(Beginning of Passage for review)
In a further embodiment of the method, a method for reducing a number of multiplications using dynamic programming is used.
In a further embodiment of the method, a total number of multiplications is reduced using frame skipping.
In a further embodiment of the method, a voice activity detection (VAD) system is used to minimize computation by the TDNN network, wherein the VAD system only sends the audio signal representation to the TDNN when speech is detected in the background.
In a further embodiment, the method further comprises recording the user query which follows keyword detection and recording it for further decoding.
In a further embodiment of the method, the start and end times of the keyword are found in the audio stream.
In a further embodiment of the method, a second neural network is used for second stage decoding, comprising of one or more of: a bidirectional GRU RNN model to produce a phone posteriorgram; a histogram of acoustic correlations (HAC) to produce a fixed-length vector from the phone posteriorgram; and a fully-connected network to produce keyword probabilities from the fixed-length vector.
In a further embodiment of the method, training data for the neural network is produced by concatenating recordings of commands and user queries at different volume levels and mixing with different types of noises.
In a further embodiment of the method, unrelated conversational data is included in the training data.
(End of Passage for review)
Brief 1:
For the keyword detection passage, state whether each statement agrees with it. Answer yes or no, and quote the words that decide it.
(a) The VAD system passes the audio signal representation to the TDNN only when speech is detected.
(b) Frame skipping is used to increase the total number of multiplications.
(c) Unrelated conversational data is kept out of the training data.
(Beginning of Data provided)
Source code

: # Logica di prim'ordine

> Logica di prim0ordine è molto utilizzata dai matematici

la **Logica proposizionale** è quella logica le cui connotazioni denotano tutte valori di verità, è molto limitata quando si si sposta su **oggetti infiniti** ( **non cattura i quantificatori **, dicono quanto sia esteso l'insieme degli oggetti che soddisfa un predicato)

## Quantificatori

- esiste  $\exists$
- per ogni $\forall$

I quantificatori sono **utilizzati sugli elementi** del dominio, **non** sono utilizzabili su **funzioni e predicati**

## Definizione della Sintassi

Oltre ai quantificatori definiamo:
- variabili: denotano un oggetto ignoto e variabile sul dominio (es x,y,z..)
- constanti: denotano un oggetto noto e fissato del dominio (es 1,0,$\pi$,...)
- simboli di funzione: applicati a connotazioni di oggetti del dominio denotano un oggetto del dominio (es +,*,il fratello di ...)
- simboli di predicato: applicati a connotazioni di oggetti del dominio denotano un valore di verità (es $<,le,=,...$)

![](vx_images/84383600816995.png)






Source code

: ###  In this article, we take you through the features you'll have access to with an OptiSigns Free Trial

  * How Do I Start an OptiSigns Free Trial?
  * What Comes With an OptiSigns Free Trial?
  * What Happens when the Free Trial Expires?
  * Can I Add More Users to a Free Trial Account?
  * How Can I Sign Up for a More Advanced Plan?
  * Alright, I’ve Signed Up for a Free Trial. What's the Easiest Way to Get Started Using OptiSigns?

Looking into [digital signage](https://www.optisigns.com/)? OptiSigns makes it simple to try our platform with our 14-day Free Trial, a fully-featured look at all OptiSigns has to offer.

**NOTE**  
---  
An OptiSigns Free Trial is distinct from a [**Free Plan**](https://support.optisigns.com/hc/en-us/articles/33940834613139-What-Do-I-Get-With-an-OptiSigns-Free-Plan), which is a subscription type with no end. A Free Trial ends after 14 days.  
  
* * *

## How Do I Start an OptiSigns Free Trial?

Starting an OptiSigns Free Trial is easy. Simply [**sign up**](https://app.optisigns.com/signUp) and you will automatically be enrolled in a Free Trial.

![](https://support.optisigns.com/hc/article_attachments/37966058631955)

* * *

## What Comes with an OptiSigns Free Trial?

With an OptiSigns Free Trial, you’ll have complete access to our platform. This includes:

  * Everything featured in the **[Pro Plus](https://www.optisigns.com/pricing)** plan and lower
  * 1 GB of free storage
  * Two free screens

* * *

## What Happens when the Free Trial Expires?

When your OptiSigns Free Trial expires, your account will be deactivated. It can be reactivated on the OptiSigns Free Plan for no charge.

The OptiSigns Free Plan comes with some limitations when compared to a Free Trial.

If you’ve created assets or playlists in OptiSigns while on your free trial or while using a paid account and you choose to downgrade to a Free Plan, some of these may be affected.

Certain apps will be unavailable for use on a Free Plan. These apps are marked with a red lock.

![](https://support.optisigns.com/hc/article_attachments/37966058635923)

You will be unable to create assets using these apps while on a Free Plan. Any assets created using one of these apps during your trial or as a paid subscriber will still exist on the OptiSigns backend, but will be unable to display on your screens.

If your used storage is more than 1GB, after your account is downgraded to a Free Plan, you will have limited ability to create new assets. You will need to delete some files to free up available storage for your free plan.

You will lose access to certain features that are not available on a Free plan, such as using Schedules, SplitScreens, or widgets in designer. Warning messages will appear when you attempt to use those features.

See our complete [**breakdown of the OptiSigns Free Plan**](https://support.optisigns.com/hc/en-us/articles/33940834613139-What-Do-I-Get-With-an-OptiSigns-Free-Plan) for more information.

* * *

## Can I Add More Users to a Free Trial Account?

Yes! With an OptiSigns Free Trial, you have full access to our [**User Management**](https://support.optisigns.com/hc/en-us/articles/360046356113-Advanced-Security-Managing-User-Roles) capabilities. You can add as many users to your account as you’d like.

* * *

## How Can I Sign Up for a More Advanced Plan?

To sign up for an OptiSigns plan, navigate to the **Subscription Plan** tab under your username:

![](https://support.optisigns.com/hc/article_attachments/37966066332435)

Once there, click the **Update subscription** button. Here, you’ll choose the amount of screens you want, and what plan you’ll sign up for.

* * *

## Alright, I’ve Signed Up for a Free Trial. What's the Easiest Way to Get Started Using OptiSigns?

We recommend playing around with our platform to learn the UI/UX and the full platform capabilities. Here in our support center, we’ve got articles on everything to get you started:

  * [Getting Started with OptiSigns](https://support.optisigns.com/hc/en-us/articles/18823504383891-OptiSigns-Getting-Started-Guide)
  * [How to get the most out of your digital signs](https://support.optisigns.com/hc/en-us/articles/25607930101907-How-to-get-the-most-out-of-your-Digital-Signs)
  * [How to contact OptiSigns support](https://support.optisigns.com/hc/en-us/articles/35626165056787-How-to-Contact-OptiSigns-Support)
(End of Data provided)
Brief 2:
Substitute "Trial Period" for "Free Trial" in the records between the lines holding "Starting an OptiSigns" and "With an OptiSigns Free Trial, you’ll", inclusive. Leave everything else unchanged, and give back only those lines.

Exercise answer 1:
(a) Yes: "the VAD system only sends the audio signal representation to the TDNN when speech is detected in the background"
(b) No: "a total number of multiplications is reduced using frame skipping"
(c) No: "unrelated conversational data is included in the training data"

Exercise answer 2:
Starting an OptiSigns Trial Period is easy. Simply [**sign up**](https://app.optisigns.com/signUp) and you will automatically be enrolled in a Trial Period.

![](https://support.optisigns.com/hc/article_attachments/37966058631955)

* * *

## What Comes with an OptiSigns Trial Period?

With an OptiSigns Trial Period, you’ll have complete access to our platform. This includes:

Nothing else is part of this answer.